Updated April 19, 2016 at 6 a.m.
Charles Bernstein has written poetry for more than 40 years, and every poem has been a unique process.
"It's similar to encountering a new person," he said. "It's a different experience with each poem. There were times I felt possessed by a poem and had to work through it."
Bernstein, a poet and Donald T. Regan professor at the University of Pennsylvania in Philadelphia, will read a selection of his poetry April 28 as part of the University of Houston-Victoria/American Book Review Reading Series. The event will take place at noon in the UHV University West Alcorn Auditorium, 3007 N. Ben Wilson St.
It is free and open to the public.
"Charles Bernstein is a poet who demonstrates the versatility of language through his work," said Jeffrey Di Leo, ABR editor and publisher, and dean of the UHV School of Arts and Sciences. "He uses the lens of language to create a fresh perspective on communication and perceptions of reality. I look forward to welcoming him to Victoria as part of the reading series."
Bernstein's work previously was featured in the American Book Review.
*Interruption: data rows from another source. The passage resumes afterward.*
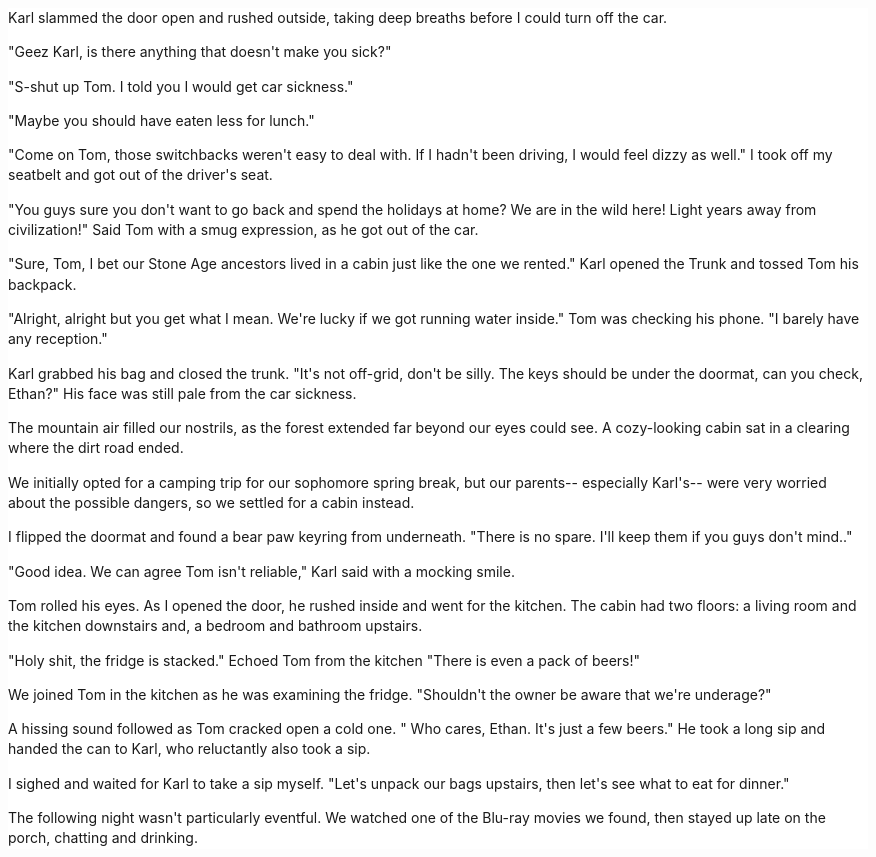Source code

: Karl slammed the door open and rushed outside, taking deep breaths before I could turn off the car.


"Geez Karl, is there anything that doesn't make you sick?"


"S-shut up Tom. I told you I would get car sickness."


"Maybe you should have eaten less for lunch."


"Come on Tom, those switchbacks weren't easy to deal with. If I hadn't been driving, I would feel dizzy as well." I took off my seatbelt and got out of the driver's seat.


"You guys sure you don't want to go back and spend the holidays at home? We are in the wild here! Light years away from civilization!" Said Tom with a smug expression, as he got out of the car.


"Sure, Tom, I bet our Stone Age ancestors lived in a cabin just like the one we rented." Karl opened the Trunk and tossed Tom his backpack.


"Alright, alright but you get what I mean. We're lucky if we got running water inside." Tom was checking his phone. "I barely have any reception."


Karl grabbed his bag and closed the trunk. "It's not off-grid, don't be silly. The keys should be under the doormat, can you check, Ethan?" His face was still pale from the car sickness.


The mountain air filled our nostrils, as the forest extended far beyond our eyes could see. A cozy-looking cabin sat in a clearing where the dirt road ended. 


We initially opted for a camping trip for our sophomore spring break, but our parents-- especially Karl's-- were very worried about the possible dangers, so we settled for a cabin instead.


I flipped the doormat and found a bear paw keyring from underneath.  "There is no spare. I'll keep them if you guys don't mind.."


"Good idea. We can agree Tom isn't reliable," Karl said with a mocking smile.


Tom rolled his eyes. As I opened the door, he rushed inside and went for the kitchen. The cabin had two floors: a living room and the kitchen downstairs and, a bedroom and bathroom upstairs.


"Holy shit, the fridge is stacked." Echoed Tom from the kitchen "There is even a pack of beers!"


We joined Tom in the kitchen as he was examining the fridge. "Shouldn't the owner be aware that we're underage?"


A hissing sound followed as Tom cracked open a cold one. " Who cares, Ethan. It's just a few beers." He took a long sip and handed the can to Karl, who reluctantly also took a sip.


I sighed and waited for Karl to take a sip myself. "Let's unpack our bags upstairs, then let's see what to eat for dinner."


The following night wasn't particularly eventful. We watched one of the Blu-ray movies we found, then stayed up late on the porch, chatting and drinking.
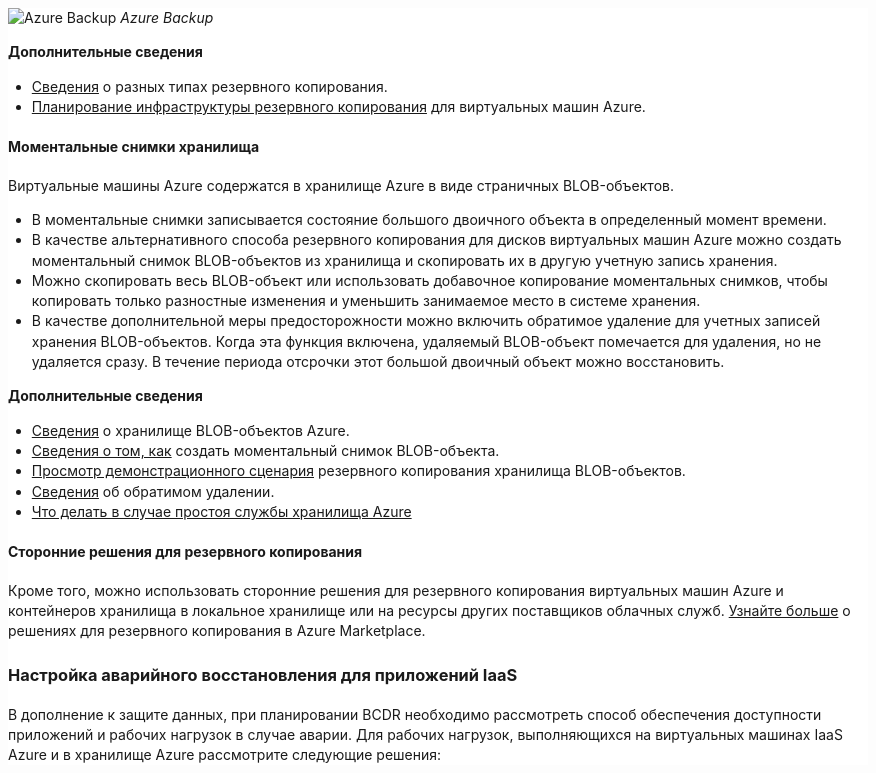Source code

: ![Azure Backup](./media/migrate-best-practices-security-management/iaas-backup.png)
*Azure Backup*

**Дополнительные сведения**

- [Сведения](https://docs.microsoft.com/azure/backup/backup-introduction-to-azure-backup) о разных типах резервного копирования.
- [Планирование инфраструктуры резервного копирования](https://docs.microsoft.com/azure/backup/backup-azure-vms-introduction) для виртуальных машин Azure.

#### <a name="storage-snapshots"></a>Моментальные снимки хранилища

Виртуальные машины Azure содержатся в хранилище Azure в виде страничных BLOB-объектов.

- В моментальные снимки записывается состояние большого двоичного объекта в определенный момент времени.
- В качестве альтернативного способа резервного копирования для дисков виртуальных машин Azure можно создать моментальный снимок BLOB-объектов из хранилища и скопировать их в другую учетную запись хранения.
- Можно скопировать весь BLOB-объект или использовать добавочное копирование моментальных снимков, чтобы копировать только разностные изменения и уменьшить занимаемое место в системе хранения.
- В качестве дополнительной меры предосторожности можно включить обратимое удаление для учетных записей хранения BLOB-объектов. Когда эта функция включена, удаляемый BLOB-объект помечается для удаления, но не удаляется сразу. В течение периода отсрочки этот большой двоичный объект можно восстановить.

**Дополнительные сведения**

- [Сведения](https://docs.microsoft.com/azure/storage/blobs/storage-blobs-introduction) о хранилище BLOB-объектов Azure.
- [Сведения о том, как](https://docs.microsoft.com/azure/storage/blobs/storage-blob-snapshots) создать моментальный снимок BLOB-объекта.
- [Просмотр демонстрационного сценария](https://azure.microsoft.com/blog/microsoft-azure-block-blob-storage-backup) резервного копирования хранилища BLOB-объектов.
- [Сведения](https://docs.microsoft.com/azure/storage/blobs/storage-blob-soft-delete) об обратимом удалении.
- [Что делать в случае простоя службы хранилища Azure](https://docs.microsoft.com/azure/storage/common/storage-disaster-recovery-guidance?toc=%2fazure%2fstorage%2fblobs%2ftoc.json)

#### <a name="third-party-backup"></a>Сторонние решения для резервного копирования

Кроме того, можно использовать сторонние решения для резервного копирования виртуальных машин Azure и контейнеров хранилища в локальное хранилище или на ресурсы других поставщиков облачных служб. [Узнайте больше](https://azuremarketplace.microsoft.com/marketplace/apps?search=backup&page=1) о решениях для резервного копирования в Azure Marketplace.

### <a name="set-up-disaster-recovery-for-iaas-apps"></a>Настройка аварийного восстановления для приложений IaaS

В дополнение к защите данных, при планировании BCDR необходимо рассмотреть способ обеспечения доступности приложений и рабочих нагрузок в случае аварии. Для рабочих нагрузок, выполняющихся на виртуальных машинах IaaS Azure и в хранилище Azure рассмотрите следующие решения:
He has worked with Kyle Schlesinger, UHV associate professor of publishing, to publish poems through Cuneiform Press. In addition, Chax Press, founded by UHV designer in residence Charles Alexander, has published a book of his poetry, "Let's Just Say," and a chapbook of Bernstein's translations of other poets, "Umbra." Both chapbooks feature cover art by Cynthia Miller, UHV artist in residence.
Inspiration strikes Bernstein in many forms, the poet said. There have been times when his imagination was sparked by words on a street sign or an overheard bit of someone else's conversation.
He is working on a collaborative project with friend and fellow poet Ted Greenwald. They email each other, writing a few lines at a time. The process is new to Bernstein.
"It's a very open process, similar to jazz improvisation where musicians go back and forth building on each segment of music," he said. "It has a very forward-moving momentum because we don't really look back at what previously was written. At the same time, it's enabled our connection as friends."
In addition to writing poetry, Bernstein also has spent decades recording and archiving readings by modern poets. He is the co-founder and co-director of PennSound, a free online archive that includes readings by hundreds of poets, including Adonis, Alexander, Robert Frost, Ezra Pound and Gertrude Stein.
Bernstein first began recording poetry readings as part of a reading series he and Greenwald founded in 1978 in New York. When the Internet became part of daily life, he decided to create the archive as a no-cost, ad-free source for educators and poetry fans.
"Performance is a fundamental part of the art of poetry," Bernstein said. "In some ways, these recordings are as significant as the printed texts. Now we have tens of thousands of files available to download."
During his reading, Bernstein will read a section from his new book, "Pitch of Poetry," published in March. The book examines subjects, including the Holocaust, the Occupy Wall Street movement and abstract art.
Bernstein is the final author in the spring reading series.